**RECORDS SHOWN**
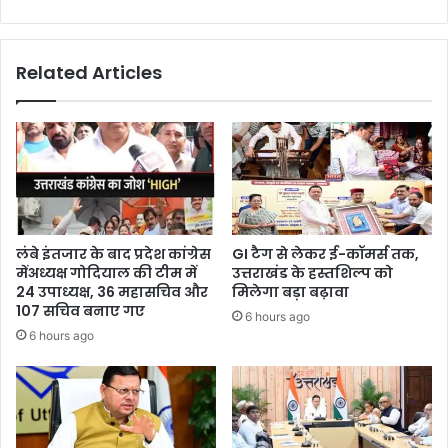
Related Articles
लंबे इंतजार के बाद प्रदेश कांग्रेस
GI टैग से लेकर ई-कॉमर्स तक,
मेंअध्यक्ष गोदियाल की टीम में
उत्तराखंड के हस्तशिल्प को
24 उपाध्यक्ष, 36 महासचिव और
मिलेगा बड़ा बढ़ावा
107 सचिव बनाए गए
6 hours ago
6 hours ago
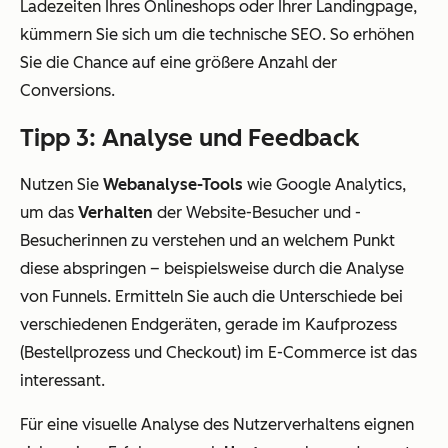
Ladezeiten Ihres Onlineshops oder Ihrer Landingpage,
kümmern Sie sich um die technische SEO. So erhöhen
Sie die Chance auf eine größere Anzahl der
Conversions.
Tipp 3: Analyse und Feedback
Nutzen Sie
Webanalyse-Tools
wie Google Analytics,
um das
Verhalten
der Website-Besucher und -
Besucherinnen zu verstehen und an welchem Punkt
diese abspringen – beispielsweise durch die Analyse
von Funnels. Ermitteln Sie auch die Unterschiede bei
verschiedenen Endgeräten, gerade im Kaufprozess
(Bestellprozess und Checkout) im E-Commerce ist das
interessant.
Für eine visuelle Analyse des Nutzerverhaltens eignen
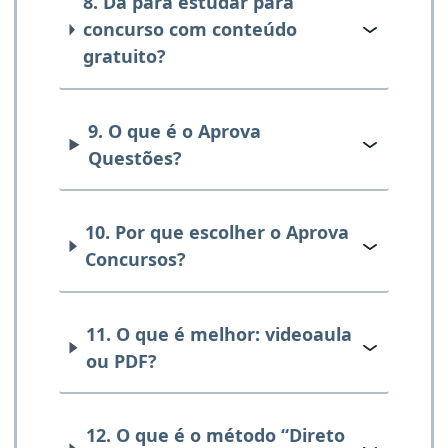
8. Dá para estudar para
concurso com conteúdo
gratuito?
9. O que é o Aprova
Questões?
10. Por que escolher o Aprova
Concursos?
11. O que é melhor: videoaula
ou PDF?
12. O que é o método “Direto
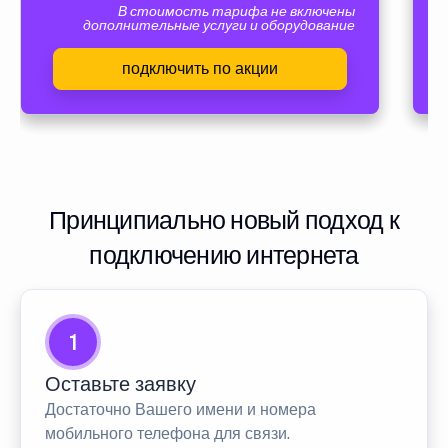
В стоимость тарифа не включены
дополнительные услуги и оборудование
подключить по акции
Принципиально новый подход к
подключению интернета
1
Оставьте заявку
Достаточно Вашего имени и номера
мобильного телефона для связи.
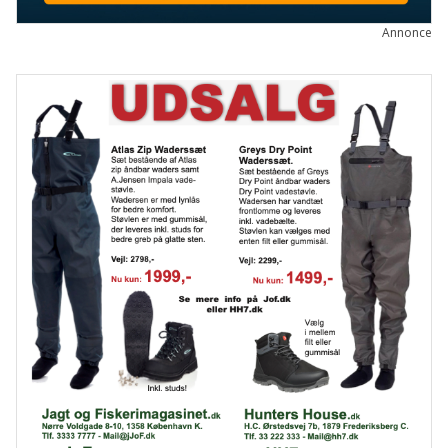
Annonce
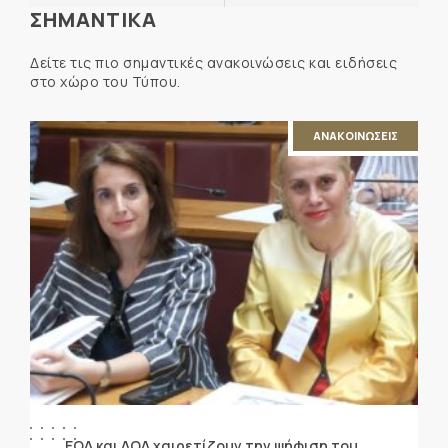
ΣΗΜΑΝΤΙΚΑ
Δείτε τις πιο σημαντικές ανακοινώσεις και ειδήσεις
στο χώρο του Τύπου.
ΑΝΑΚΟΙΝΩΣΕΙΣ
ΕΟΔ και ΔΟΔ χαιρετίζουν την ψήφιση του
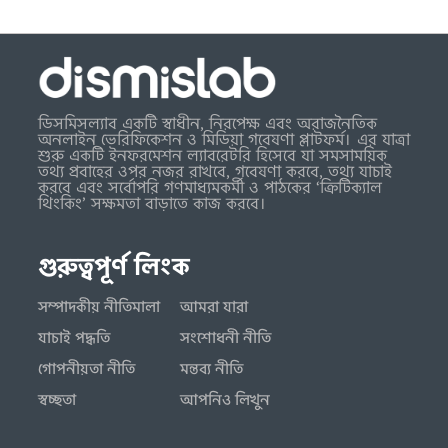
ডিসমিসল্যাব একটি স্বাধীন, নিরপেক্ষ এবং অরাজনৈতিক
অনলাইন ভেরিফিকেশন ও মিডিয়া গবেষণা প্লাটফর্ম। এর যাত্রা
শুরু একটি ইনফরমেশন ল্যাবরেটরি হিসেবে যা সমসাময়িক
তথ্য প্রবাহের ওপর নজর রাখবে, গবেষণা করবে, তথ্য যাচাই
করবে এবং সর্বোপরি গণমাধ্যমকর্মী ও পাঠকের ‘ক্রিটিক্যাল
থিংকিং’ সক্ষমতা বাড়াতে কাজ করবে।
গুরুত্বপূর্ণ লিংক
সম্পাদকীয় নীতিমালা
আমরা যারা
যাচাই পদ্ধতি
সংশোধনী নীতি
গোপনীয়তা নীতি
মন্তব্য নীতি
স্বচ্ছতা
আপনিও লিখুন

**INSTRUCTION**
Copy each line in the entries above where "Aprova" turns up.

**WRITTEN RESPONSE**
9. O que é o Aprova
10. Por que escolher o Aprova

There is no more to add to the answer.